Khamenei déclare qu’il ne respectera pas l’accord si les sanctions sont simplement suspendues et non levées

 

 

Dans un discours prononcé devant l’Assemblée des experts d’Iran, le Guide suprême Ali Khamenei a abordé l’accord du JCPOA sur le nucléaire. On trouvera ci-après des extraits de son discours et leurs implications :

Khamenei fait marche arrière sur l’accord

Le Guide suprême Ali Khamenei a déclaré que la suspension des sanctions – comme convenu dans le JCPOA et la résolution 2231 du Conseil de sécurité des Nations unies – n’était pas acceptable à ses yeux. Il a affirmé que si les sanctions n’étaient pas levées, au lieu d’être simplement suspendues, l’Iran ne respecterait pas ses obligations en vertu du JCPOA.

Khamenei fait ainsi marche arrière sur l’accord et impose une nouvelle demande – qui ne pourra être facilement acceptée même au cas où l’administration américaine l’acceptait. Sur le plan procédural, cela exigerait de reconvoquer le P5+1, de modifier le texte du JCPOA et de reconvoquer le Conseil de sécurité des Nations unies afin d’entériner la nouvelle demande.

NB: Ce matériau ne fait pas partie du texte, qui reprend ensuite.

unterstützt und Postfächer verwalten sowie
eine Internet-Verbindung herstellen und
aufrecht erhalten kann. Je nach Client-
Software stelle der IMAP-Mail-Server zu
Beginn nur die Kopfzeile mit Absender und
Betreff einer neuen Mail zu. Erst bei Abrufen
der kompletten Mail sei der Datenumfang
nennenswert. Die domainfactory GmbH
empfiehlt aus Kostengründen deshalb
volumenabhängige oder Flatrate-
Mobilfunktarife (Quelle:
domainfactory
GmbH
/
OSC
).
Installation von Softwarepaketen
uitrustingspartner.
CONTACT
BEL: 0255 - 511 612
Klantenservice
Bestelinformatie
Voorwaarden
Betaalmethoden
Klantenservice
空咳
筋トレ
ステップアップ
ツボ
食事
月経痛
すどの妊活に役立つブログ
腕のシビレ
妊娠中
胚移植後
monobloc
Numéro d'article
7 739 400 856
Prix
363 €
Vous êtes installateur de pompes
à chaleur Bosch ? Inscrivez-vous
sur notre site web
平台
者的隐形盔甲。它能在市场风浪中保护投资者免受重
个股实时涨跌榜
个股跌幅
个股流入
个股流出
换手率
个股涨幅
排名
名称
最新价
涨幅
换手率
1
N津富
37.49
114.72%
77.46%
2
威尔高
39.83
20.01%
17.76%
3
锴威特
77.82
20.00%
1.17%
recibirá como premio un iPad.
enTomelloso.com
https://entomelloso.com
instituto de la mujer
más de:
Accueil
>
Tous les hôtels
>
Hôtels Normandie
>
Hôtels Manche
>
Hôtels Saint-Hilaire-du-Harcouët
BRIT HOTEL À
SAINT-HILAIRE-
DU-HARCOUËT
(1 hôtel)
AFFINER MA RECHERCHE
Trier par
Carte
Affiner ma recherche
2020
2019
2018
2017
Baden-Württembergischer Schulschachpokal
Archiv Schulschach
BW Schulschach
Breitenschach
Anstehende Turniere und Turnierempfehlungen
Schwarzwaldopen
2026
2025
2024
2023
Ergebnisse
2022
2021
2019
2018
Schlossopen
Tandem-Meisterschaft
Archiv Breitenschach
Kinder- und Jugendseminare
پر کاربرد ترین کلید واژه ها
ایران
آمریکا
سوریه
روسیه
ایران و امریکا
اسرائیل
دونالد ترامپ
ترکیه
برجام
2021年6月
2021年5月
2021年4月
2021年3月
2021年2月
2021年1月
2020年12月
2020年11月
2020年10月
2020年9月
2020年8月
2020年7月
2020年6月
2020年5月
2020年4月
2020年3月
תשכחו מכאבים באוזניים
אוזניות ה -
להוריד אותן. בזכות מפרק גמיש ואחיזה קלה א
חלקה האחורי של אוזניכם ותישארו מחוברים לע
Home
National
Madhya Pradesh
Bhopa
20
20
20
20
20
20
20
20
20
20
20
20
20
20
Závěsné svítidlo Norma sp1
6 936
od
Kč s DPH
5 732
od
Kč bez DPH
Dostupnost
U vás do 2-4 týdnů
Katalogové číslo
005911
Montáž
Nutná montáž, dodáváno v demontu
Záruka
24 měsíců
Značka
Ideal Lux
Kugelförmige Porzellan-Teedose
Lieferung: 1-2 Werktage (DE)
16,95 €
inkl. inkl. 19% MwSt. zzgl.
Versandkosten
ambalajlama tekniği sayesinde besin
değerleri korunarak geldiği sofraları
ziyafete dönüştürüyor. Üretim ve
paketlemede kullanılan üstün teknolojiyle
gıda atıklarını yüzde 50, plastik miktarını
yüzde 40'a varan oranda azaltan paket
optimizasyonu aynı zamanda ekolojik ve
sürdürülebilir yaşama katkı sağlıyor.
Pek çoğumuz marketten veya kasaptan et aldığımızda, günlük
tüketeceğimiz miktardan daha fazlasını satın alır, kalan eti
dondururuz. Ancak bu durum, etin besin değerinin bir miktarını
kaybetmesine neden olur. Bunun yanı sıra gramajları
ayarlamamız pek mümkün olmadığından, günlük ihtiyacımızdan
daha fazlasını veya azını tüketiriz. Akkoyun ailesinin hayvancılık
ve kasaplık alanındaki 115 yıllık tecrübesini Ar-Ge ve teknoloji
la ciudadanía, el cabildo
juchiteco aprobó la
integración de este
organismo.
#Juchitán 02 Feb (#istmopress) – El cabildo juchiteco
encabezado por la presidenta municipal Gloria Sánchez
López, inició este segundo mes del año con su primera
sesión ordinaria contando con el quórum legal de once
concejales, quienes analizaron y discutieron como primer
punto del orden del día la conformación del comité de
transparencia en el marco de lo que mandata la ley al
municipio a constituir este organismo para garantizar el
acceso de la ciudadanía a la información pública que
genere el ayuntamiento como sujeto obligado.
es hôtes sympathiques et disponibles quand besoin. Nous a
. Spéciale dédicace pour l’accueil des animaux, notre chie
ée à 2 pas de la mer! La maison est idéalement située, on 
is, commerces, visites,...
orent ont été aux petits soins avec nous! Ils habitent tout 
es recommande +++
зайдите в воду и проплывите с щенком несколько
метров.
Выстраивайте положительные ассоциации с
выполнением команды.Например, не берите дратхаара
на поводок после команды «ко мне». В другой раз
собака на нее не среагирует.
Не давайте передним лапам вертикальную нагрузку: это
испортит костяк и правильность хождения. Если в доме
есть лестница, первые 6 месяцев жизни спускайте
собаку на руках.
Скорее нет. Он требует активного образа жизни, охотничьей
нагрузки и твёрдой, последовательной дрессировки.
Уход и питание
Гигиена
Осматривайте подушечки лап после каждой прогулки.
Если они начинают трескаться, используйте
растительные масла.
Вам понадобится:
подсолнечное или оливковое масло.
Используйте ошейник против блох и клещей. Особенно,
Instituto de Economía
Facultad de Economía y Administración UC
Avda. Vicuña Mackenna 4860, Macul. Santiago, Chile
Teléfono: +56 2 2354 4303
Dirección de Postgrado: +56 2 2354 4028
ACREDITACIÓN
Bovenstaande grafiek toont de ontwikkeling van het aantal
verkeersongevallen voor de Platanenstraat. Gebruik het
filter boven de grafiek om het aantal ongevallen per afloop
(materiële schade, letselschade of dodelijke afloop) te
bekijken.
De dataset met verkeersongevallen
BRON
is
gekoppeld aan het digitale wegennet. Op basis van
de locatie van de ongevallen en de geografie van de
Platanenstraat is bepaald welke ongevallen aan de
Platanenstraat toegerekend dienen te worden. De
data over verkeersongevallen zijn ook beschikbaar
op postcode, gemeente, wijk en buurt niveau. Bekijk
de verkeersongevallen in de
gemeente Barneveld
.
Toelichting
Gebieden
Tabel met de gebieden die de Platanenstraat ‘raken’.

Sur le plan substantiel, l’acceptation des demandes de Khamenei porterait atteinte au concept de « snapback » des sanctions (N.d.T. Rétablissement des sanctions en cas de violation des règles par l’Iran), que l’administration a présenté comme l’une des raisons justifiant le JCPOA.

Khamenei donne la compétence au Majlis pour approuver ou rejeter le JCPOA

Dans son discours, Khamenei a donné au Majlis (parlement) la compétence d’approuver ou de rejeter l’accord, décision que le président Hassan Rohani avait tenté d’empêcher, étant averti du fait que de nombreux membres du Majlis avaient des critiques envers l’accord. [1]

Implications

Le fait que Khamenei ait décidé de faire marche arrière sur le JCPOA, immédiatement après confirmation que le président Obama disposait des voix nécessaires pour soutenir un veto indique l’une des deux possibilités suivantes :

Soit cela signifie que Khamenei, conscient du fait qu’il présentait une demande impossible, tente de saboter le JCPOA (hypothèse renforcée par son transfert de compétence au Majlis), soit qu’il a tiré avantage de ce qu’il perçoit comme une capitulation d’Obama sur toutes ses demandes et tente d’obtenir des concessions supplémentaires en rouvrant les négociations.

En outre, après la directive de Khamenei pour transférer la compétence concernant l’approbation du JCPOA au Majlis, les porte-parole du camp idéologique au sein du Majlis ont lancé une campagne publique contre le JCPOA et contre tout respect de l’accord de la part de l’Iran – comme cela lui incombe en vertu du JCPOA – avant la levée des sanctions.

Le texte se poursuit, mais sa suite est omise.